━━━ Quoted passage ━━━

Craig talks about how logicians have a body of data and then draw from a pool of live options for the option that best explains the data. He begrudges them the fact that, "Some skeptics, however, will not allow supernatural explanations even to be in the pool of live options…if there is no natural explanation for an event, they’re simply left with ignorance" (67). There’s a good reason for this. The problem with supernatural explanations is that they can be used to explain anything. So, if none of the other options worked, they could always invoke God or whatever. But they are still left with ignorance – they have just renamed it. There are also good reasons to disbelieve in the possibility of miracles, as noted in the Secular Web essay The Problem with Miracles: the Shaky Groundwork of Corduan and Purtill by Richard Carrier.

The Miracles of Jesus

Craig claims that, unless you decide that miracles are impossible, their historicity is indisputable (67-8).

Problems:

Once again, Craig completely glosses over an issue with the statement, "the historicity of the events [miracles of Christ] is not in doubt" (68). Well, if you accept the Gospels as accurate history and the divine word of God, then I guess not. Unfortunately, doubt is cast upon the Gospels as an accurate historical source because:

1. They were written between 30 and 70 years after the death of Christ [3]. So they weren’t exactly eyewitness accounts – at best, they were remembrances. Anyone who has played the "telephone" game knows how easily stories can be elaborated in a matter of minutes, much less decades. And despite the tradition of the apostles’ authorship, there is in actuality no clear mark of authorship on the Gospels, so they are not even necessarily first hand accounts.

2. The Gospels were written by members of the early Christian movement. Not exactly the most objective of reporters. This argument is along the lines of "history is written by the victors" – there is always a slant.

3. The Gospels have undergone revision and editing from their original forms – not to mention translation. Scholars are still attempting to put together a "most original" version, but the true originals are likely lost forever.

4. Historical standards were not exactly what they are now. Fact-checking and corroborating sources weren’t required. Elaboration was acceptable, and even expected. Homer’s Iliad is a history of the Trojan War, however, nobody presumes his blow by blow description is accurate (not to mention the intervention of the Gods).

5. Skepticism wasn’t what it is today. Someone who tells you today that a demon jumped out of a tree, or a giant sea monster devoured a ship is likely to be ridiculed or sent to the Daily Sun. However, such tales were quite common and widely accepted with little question in Christ’s day. Notably, most Christians put little stock in these stories, outside of the feats of Christ [4].

━━━ Collected data ━━━

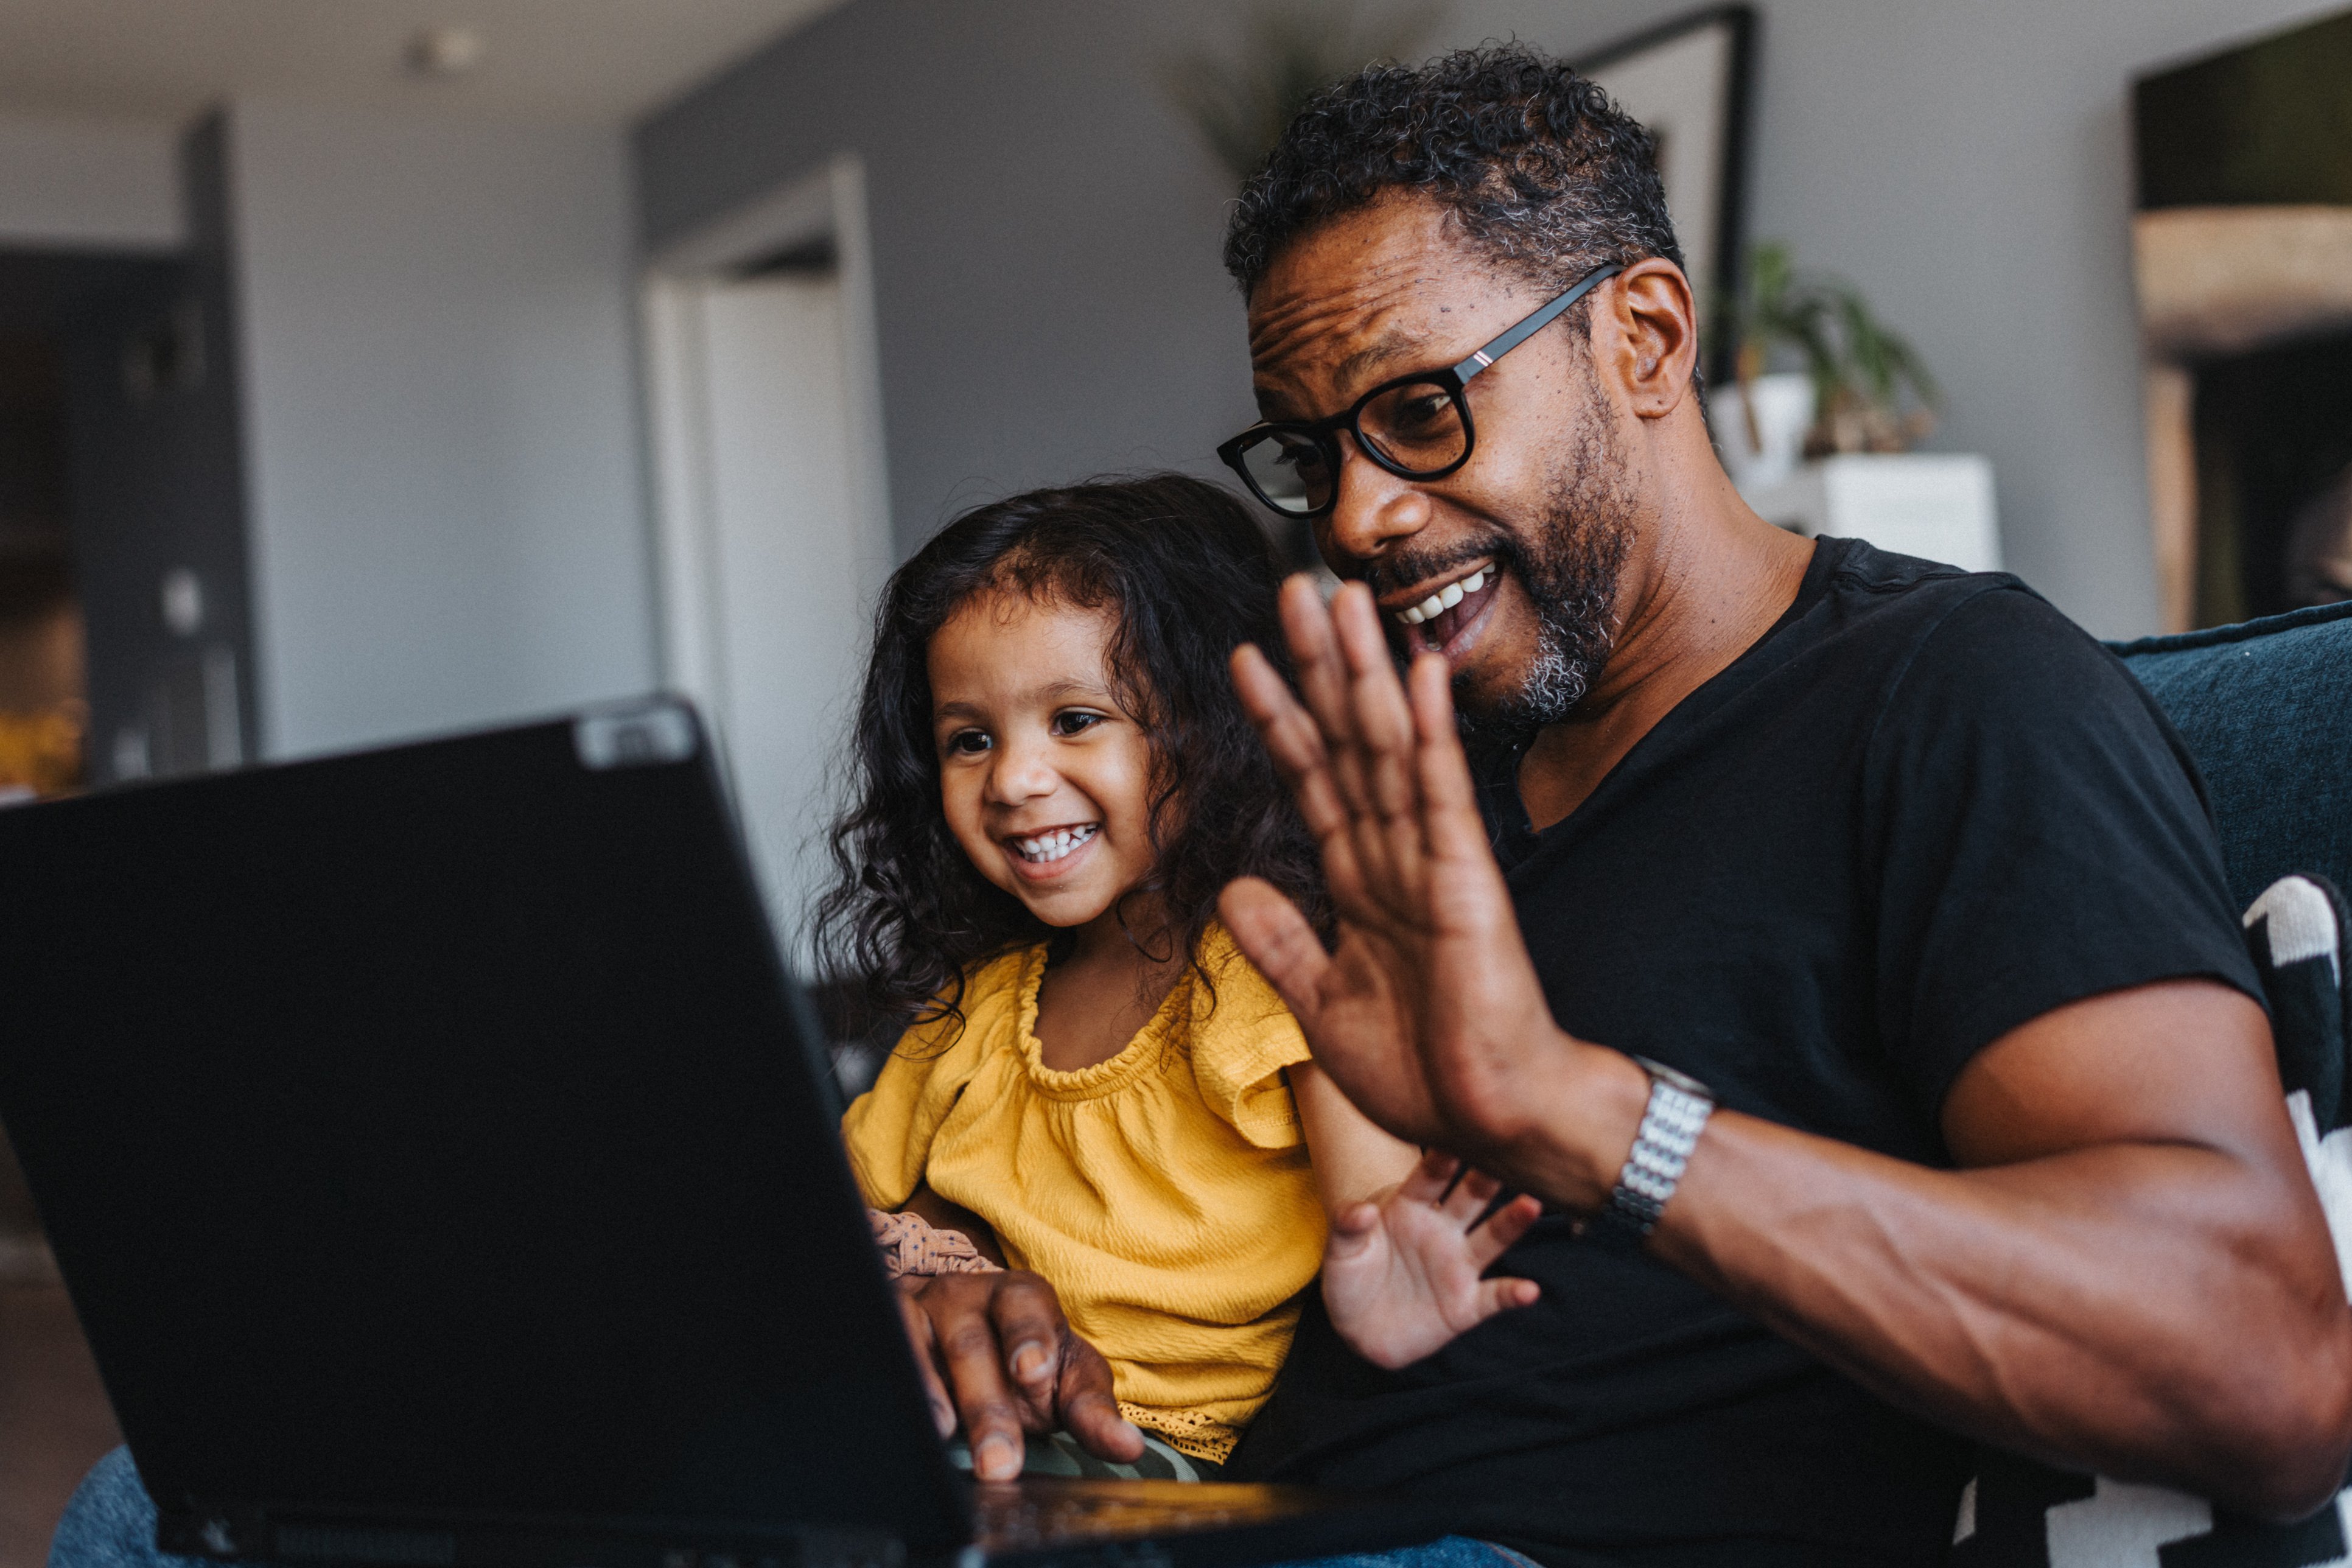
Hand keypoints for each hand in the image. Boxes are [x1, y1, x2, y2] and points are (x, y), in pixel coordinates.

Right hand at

━━━

The problem: In the passage on the Gospels as historical sources, copy the span starting at "4. Historical standards" and ending at "of the Gods).", swapping "Trojan War" for "siege of Troy". Rely only on the text when working through what follows.

Task result:
4. Historical standards were not exactly what they are now. Fact-checking and corroborating sources weren’t required. Elaboration was acceptable, and even expected. Homer’s Iliad is a history of the siege of Troy, however, nobody presumes his blow by blow description is accurate (not to mention the intervention of the Gods).